## Data provided:
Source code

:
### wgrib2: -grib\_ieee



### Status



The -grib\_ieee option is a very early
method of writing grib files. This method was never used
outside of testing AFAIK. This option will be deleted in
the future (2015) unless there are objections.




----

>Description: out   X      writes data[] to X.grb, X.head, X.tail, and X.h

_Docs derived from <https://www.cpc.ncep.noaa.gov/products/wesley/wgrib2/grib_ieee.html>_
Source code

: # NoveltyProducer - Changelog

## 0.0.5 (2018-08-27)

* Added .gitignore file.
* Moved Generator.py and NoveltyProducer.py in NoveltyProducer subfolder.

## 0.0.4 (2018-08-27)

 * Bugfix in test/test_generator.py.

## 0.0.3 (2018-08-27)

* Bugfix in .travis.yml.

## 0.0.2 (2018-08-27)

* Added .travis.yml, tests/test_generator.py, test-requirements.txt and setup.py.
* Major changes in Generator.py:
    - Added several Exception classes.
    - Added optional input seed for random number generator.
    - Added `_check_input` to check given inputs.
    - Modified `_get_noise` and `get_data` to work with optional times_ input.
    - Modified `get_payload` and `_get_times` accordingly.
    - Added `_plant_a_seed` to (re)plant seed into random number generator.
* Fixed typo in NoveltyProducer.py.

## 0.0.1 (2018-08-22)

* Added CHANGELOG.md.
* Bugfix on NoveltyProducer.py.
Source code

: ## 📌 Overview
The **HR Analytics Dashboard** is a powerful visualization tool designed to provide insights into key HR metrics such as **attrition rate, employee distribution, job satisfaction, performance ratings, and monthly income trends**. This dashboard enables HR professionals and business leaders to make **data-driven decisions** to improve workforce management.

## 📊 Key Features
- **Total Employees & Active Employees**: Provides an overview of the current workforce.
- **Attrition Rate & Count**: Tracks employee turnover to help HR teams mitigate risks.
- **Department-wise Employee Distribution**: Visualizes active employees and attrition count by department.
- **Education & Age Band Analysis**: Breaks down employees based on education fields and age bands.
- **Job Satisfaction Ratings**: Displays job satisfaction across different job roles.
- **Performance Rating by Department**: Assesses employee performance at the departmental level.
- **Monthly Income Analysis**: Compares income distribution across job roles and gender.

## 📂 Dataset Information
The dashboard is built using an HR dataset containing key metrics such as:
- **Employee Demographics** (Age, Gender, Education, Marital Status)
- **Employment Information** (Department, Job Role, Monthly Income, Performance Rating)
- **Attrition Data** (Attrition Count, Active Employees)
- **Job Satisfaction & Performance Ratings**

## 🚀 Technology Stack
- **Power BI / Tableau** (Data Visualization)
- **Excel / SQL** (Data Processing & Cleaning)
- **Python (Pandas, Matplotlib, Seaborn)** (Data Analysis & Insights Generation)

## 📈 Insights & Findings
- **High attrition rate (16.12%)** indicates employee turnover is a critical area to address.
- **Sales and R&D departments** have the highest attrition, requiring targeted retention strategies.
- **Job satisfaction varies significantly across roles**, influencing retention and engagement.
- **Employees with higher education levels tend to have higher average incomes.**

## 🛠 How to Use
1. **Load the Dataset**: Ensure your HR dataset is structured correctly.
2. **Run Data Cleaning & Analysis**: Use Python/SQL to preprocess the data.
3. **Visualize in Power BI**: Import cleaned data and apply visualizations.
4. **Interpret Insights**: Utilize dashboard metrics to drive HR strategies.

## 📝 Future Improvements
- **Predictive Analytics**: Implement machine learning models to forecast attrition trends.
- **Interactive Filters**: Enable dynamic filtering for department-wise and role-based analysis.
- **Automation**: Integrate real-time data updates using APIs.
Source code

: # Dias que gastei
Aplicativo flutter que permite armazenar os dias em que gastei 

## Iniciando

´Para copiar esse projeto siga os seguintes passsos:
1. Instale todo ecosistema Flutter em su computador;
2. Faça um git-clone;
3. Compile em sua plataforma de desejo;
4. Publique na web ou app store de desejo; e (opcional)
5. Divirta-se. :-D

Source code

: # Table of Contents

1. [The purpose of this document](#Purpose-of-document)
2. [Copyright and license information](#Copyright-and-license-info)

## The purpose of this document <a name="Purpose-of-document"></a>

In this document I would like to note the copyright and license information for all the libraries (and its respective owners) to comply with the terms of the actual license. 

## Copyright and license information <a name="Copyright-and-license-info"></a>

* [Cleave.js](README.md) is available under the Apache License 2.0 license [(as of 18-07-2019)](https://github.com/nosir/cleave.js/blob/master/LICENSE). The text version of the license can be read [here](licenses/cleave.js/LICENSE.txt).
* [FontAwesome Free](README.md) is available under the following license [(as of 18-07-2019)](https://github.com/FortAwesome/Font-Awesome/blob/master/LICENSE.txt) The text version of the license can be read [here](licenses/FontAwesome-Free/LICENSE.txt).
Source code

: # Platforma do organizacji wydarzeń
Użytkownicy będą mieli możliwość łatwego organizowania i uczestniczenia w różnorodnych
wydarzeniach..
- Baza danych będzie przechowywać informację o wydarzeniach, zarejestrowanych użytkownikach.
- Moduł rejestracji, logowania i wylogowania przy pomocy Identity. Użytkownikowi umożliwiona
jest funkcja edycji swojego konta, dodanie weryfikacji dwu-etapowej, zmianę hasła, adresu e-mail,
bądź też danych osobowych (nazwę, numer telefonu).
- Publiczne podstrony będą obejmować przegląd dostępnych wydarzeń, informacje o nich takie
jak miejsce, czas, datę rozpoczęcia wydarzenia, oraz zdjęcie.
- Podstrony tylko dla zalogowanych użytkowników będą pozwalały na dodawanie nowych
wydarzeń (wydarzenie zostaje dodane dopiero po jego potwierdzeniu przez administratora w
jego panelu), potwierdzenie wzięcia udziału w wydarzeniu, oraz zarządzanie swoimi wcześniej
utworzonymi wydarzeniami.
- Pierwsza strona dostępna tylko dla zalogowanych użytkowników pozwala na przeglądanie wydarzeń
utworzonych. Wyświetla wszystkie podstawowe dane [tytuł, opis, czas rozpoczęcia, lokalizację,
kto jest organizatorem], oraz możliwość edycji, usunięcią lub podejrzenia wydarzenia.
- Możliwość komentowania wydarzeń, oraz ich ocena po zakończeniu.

## Task objective:
Exactly and only the lines from the one containing "do organizacji wydarzeń" to the end of the entries above are to be written out.

## Your solution:
: # Platforma do organizacji wydarzeń
Użytkownicy będą mieli możliwość łatwego organizowania i uczestniczenia w różnorodnych
wydarzeniach..
- Baza danych będzie przechowywać informację o wydarzeniach, zarejestrowanych użytkownikach.
- Moduł rejestracji, logowania i wylogowania przy pomocy Identity. Użytkownikowi umożliwiona
jest funkcja edycji swojego konta, dodanie weryfikacji dwu-etapowej, zmianę hasła, adresu e-mail,
bądź też danych osobowych (nazwę, numer telefonu).
- Publiczne podstrony będą obejmować przegląd dostępnych wydarzeń, informacje o nich takie
jak miejsce, czas, datę rozpoczęcia wydarzenia, oraz zdjęcie.
- Podstrony tylko dla zalogowanych użytkowników będą pozwalały na dodawanie nowych
wydarzeń (wydarzenie zostaje dodane dopiero po jego potwierdzeniu przez administratora w
jego panelu), potwierdzenie wzięcia udziału w wydarzeniu, oraz zarządzanie swoimi wcześniej
utworzonymi wydarzeniami.
- Pierwsza strona dostępna tylko dla zalogowanych użytkowników pozwala na przeglądanie wydarzeń
utworzonych. Wyświetla wszystkie podstawowe dane [tytuł, opis, czas rozpoczęcia, lokalizację,
kto jest organizatorem], oraz możliwość edycji, usunięcią lub podejrzenia wydarzenia.
- Możliwość komentowania wydarzeń, oraz ich ocena po zakończeniu.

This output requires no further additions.